### Directions
Copy the lines of the records word for word, starting at the line that contains "Is the sum of" and ending at the end of the records. Leave the pictures out of your answer.
START Data excerpts
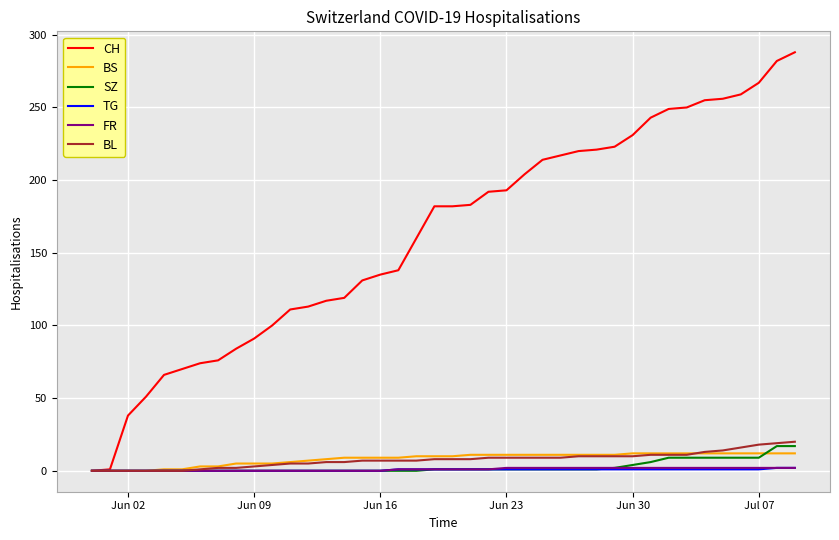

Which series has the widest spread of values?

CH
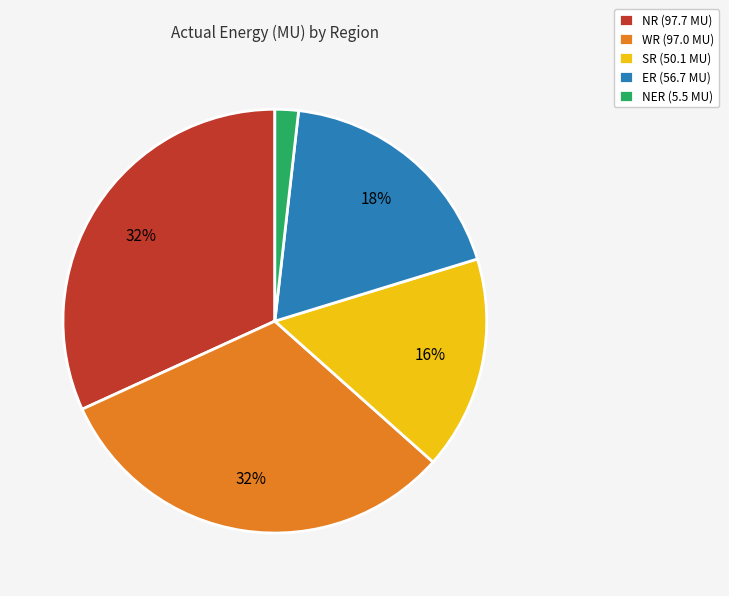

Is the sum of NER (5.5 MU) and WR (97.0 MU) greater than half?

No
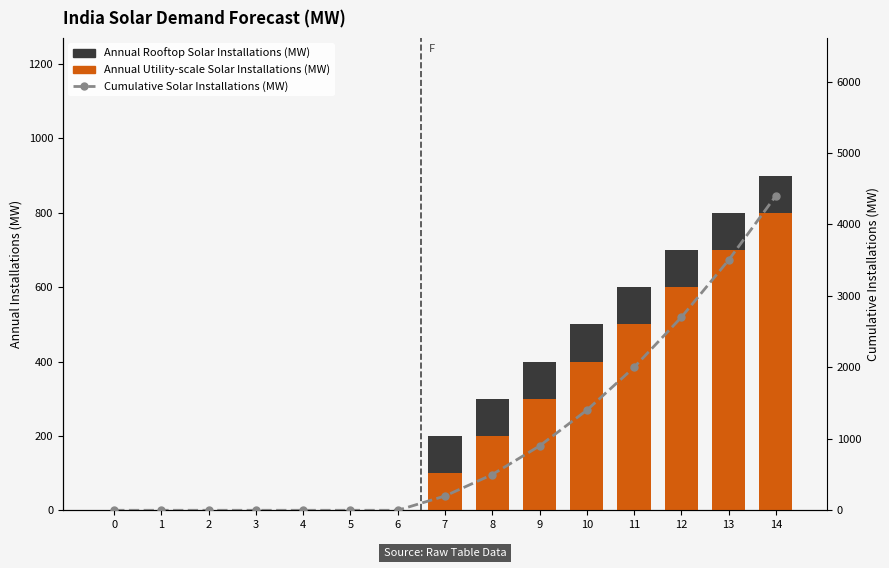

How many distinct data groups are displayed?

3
END Data excerpts
### Task output
Is the sum of NER (5.5 MU) and WR (97.0 MU) greater than half?

No

How many distinct data groups are displayed?

3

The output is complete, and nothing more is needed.